DragonFly version 4.6 brings more updates to accelerated video for both i915 and radeon users, home-grown support for NVMe controllers, preliminary EFI support, improvements in SMP and networking performance under heavy load, and a full range of binary packages.
It is nice to see new releases of highly technical projects as DragonFly BSD, ReactOS or GenodeOS.
Kudos for them.
This is huge for me. I run a DragonFly VM under KVM with 32GB RAM and virtio as a test box to make sure I’m not accidentally introducing Linuxisms, so this is great news for me.
tidux,
I’m guilty of that. I’ve been using epoll/eventfd alot. The problem is that posix AIO is very poorly supported on linux because it’s implemented with blocking threads, which defeats the entire purpose of AIO. Since I’m not familiar with it, how is the state of AIO on BSDs? I am interested in hearing about what kind of things would typically break for you?
I’ve heard that kqueue is much nicer than epoll, but I haven’t written anything that needs either so I can’t comment on it directly. Using DragonFly BSD for testing uncovered some surprising issues with existing projects written in Go.
I found this comparison, which favors kqueue as well.
https://people.eecs.berkeley.edu/~sangjin/2012/12/21/epoll-vs-kqueue…
Apparently kqueue can handle timers, events, and disk IO. Epoll is limited to sockets, and they’ve invented new kinds of sockets like eventfd and timerfd so that those things could be polled as though they were sockets. Linux doesn’t support AIO for disks/files at all, which is why Posix had to handle it the way they did.

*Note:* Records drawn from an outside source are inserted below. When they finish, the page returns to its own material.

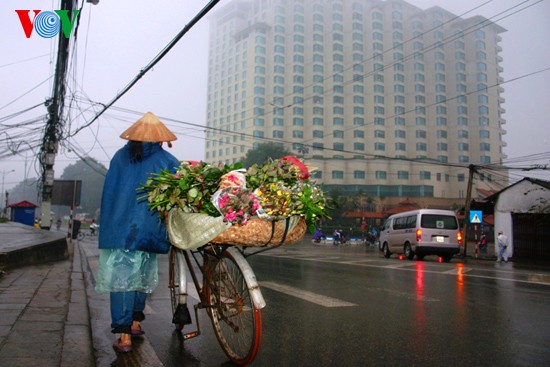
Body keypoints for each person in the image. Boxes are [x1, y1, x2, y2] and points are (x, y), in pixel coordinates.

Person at [95, 112, 181, 353]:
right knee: (142, 275)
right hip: (149, 230)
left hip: (120, 229)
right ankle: (133, 323)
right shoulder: (167, 160)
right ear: (159, 138)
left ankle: (124, 337)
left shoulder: (119, 158)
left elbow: (110, 193)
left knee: (122, 280)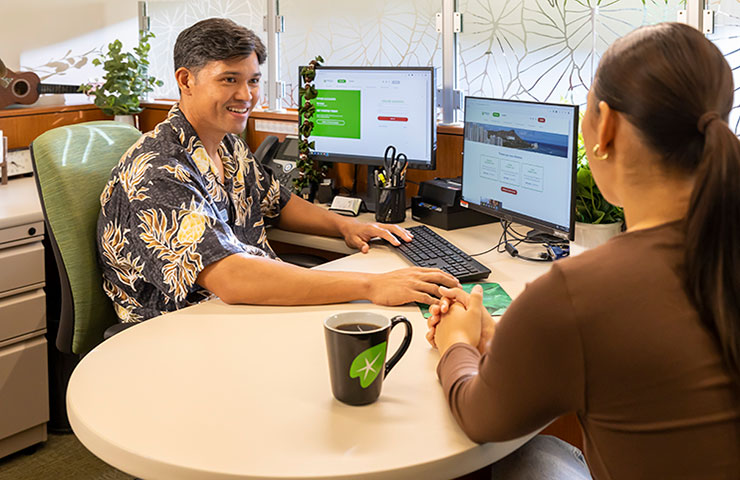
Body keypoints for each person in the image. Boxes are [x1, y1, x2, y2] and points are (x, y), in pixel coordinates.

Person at [426, 22, 740, 479]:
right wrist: (503, 342)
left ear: (605, 126)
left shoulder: (576, 293)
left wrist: (455, 340)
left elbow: (479, 417)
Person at [96, 18, 458, 322]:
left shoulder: (226, 144)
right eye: (229, 79)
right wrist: (371, 285)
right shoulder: (158, 169)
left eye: (253, 80)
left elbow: (278, 201)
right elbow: (231, 278)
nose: (246, 95)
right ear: (186, 80)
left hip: (239, 308)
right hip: (178, 327)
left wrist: (346, 225)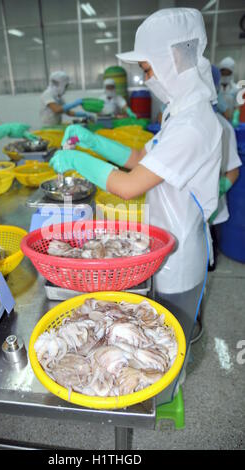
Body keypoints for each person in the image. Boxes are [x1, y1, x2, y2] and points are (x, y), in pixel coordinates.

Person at [50, 8, 223, 404]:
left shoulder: (195, 123)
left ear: (172, 60)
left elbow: (129, 186)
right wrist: (96, 143)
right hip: (164, 238)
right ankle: (153, 385)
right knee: (154, 326)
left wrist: (79, 162)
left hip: (180, 253)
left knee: (169, 335)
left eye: (148, 67)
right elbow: (140, 157)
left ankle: (162, 395)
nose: (146, 78)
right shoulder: (180, 112)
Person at [209, 65, 241, 270]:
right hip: (182, 210)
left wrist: (216, 189)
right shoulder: (176, 123)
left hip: (210, 204)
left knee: (207, 253)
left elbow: (233, 170)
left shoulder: (223, 127)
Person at [218, 56, 239, 122]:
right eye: (223, 72)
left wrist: (235, 118)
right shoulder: (216, 88)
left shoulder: (235, 89)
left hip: (229, 120)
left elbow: (237, 107)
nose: (225, 74)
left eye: (227, 72)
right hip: (216, 120)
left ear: (232, 72)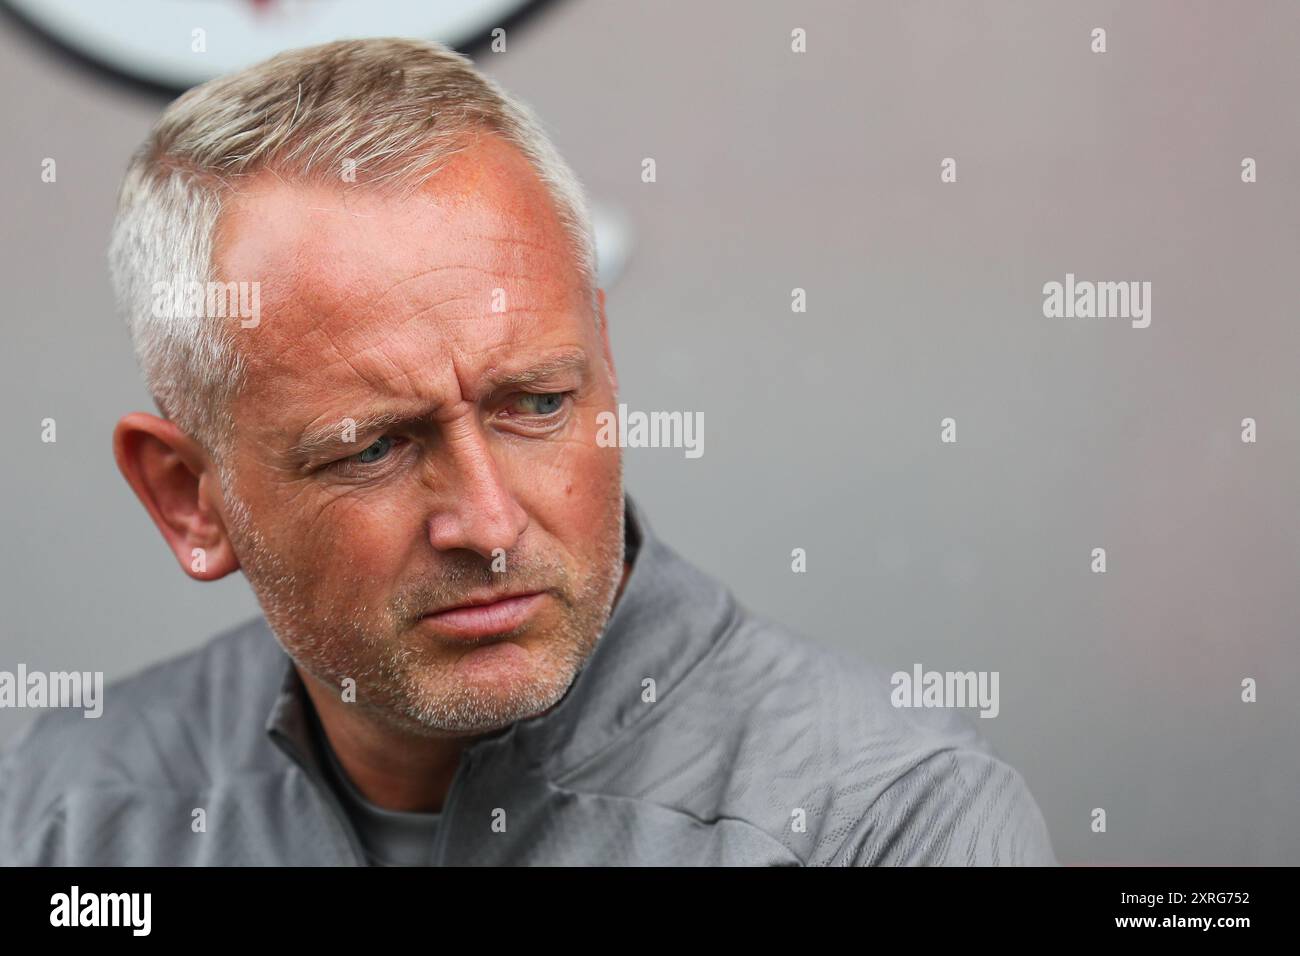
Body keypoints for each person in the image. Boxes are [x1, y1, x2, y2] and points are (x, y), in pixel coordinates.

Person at [0, 38, 1055, 866]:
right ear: (189, 497)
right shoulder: (57, 814)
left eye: (538, 402)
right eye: (369, 447)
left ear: (606, 357)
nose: (491, 523)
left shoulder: (887, 821)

Another review with similar conclusion:
http://austingwalters.com/io-multiplexing/
So yea while I haven’t (and can’t) use it, kqueue might be the preferable API.
Edited 2016-08-04 23:20 UTC
I would love to see a comparison on the HAMMER fs and its default settings against others like zfs and privacy implications. Not from a crypto standpoint, but rather from a standpoint on general knowledge of what that filesystem is doing behind the scenes. When I played around with it in the past, I found default snapshot directories that even though snapshots were eventually turned off, the old files still existed, even after a hammer cleanup. The deleted directories could not be erased. This is not HAMMER 2 I’m talking about.
It seems to have some technical merits as a server platform.
I wonder if there is any compelling reason on the horizon for it to become an alternative on the desktop.